Assignment
Go through the listing below. Copy each line that has the string "middle".

Listed entries
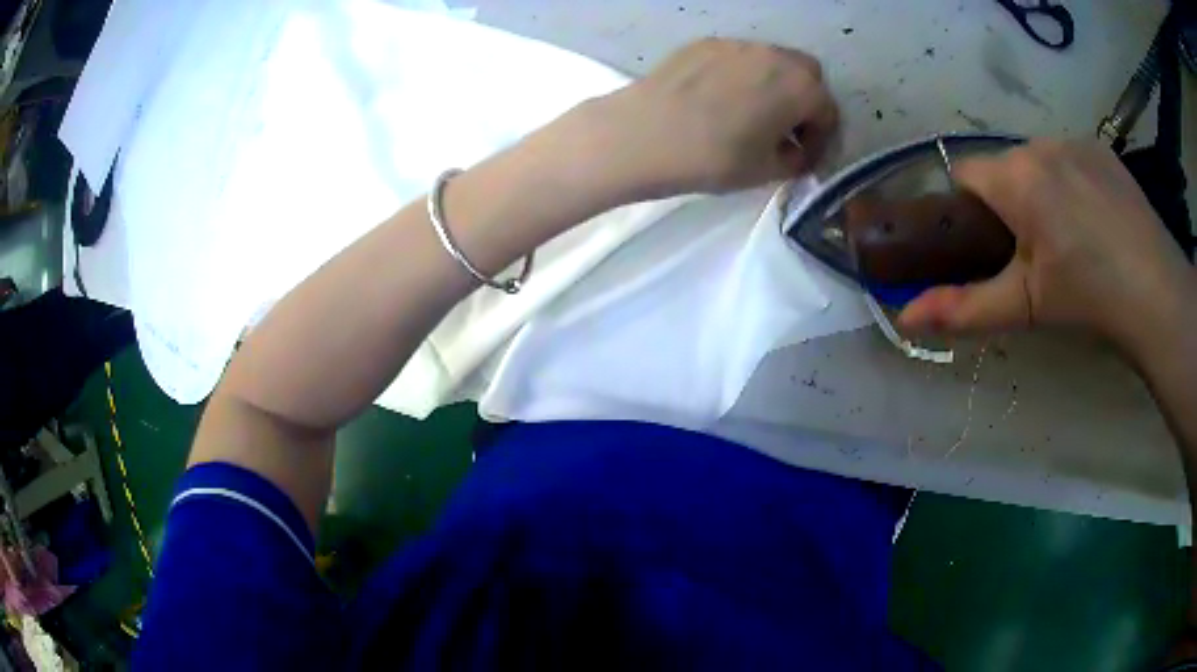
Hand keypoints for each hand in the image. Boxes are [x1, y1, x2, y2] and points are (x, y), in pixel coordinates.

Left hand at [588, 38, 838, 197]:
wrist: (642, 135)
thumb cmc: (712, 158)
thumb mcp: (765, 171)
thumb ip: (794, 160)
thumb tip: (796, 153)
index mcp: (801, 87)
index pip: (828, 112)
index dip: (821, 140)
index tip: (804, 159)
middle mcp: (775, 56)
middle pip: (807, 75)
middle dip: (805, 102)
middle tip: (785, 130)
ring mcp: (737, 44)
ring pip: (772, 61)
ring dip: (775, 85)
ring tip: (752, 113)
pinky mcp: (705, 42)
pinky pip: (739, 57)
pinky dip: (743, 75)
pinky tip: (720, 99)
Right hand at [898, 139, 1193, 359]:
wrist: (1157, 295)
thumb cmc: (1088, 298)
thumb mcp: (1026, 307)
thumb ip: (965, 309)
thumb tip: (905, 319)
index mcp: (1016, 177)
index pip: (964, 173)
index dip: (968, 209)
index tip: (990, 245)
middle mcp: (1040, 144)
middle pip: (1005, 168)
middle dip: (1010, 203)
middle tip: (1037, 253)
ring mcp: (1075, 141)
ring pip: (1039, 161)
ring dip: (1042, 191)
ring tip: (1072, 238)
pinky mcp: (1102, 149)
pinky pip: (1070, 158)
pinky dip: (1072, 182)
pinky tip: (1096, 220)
---
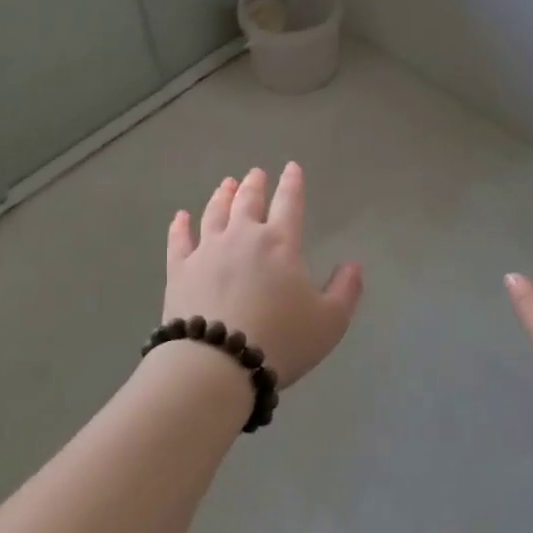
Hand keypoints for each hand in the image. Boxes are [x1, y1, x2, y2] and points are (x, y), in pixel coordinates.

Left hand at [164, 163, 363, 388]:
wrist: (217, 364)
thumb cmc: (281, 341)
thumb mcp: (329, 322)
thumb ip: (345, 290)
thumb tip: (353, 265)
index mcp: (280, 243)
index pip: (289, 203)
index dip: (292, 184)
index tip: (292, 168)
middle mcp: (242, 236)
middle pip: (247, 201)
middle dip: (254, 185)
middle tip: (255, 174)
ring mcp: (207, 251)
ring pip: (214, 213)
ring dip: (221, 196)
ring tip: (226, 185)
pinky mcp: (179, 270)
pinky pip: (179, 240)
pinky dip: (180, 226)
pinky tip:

Answer box
middle mcp: (775, 56)
middle pip: (807, 75)
middle dip: (805, 102)
middle tip: (785, 130)
middle mcp: (1040, 144)
middle pip: (1005, 168)
middle dip: (1010, 203)
middle tip: (1037, 253)
middle mcp: (242, 236)
middle pip: (247, 201)
middle dip: (254, 185)
middle tip: (255, 174)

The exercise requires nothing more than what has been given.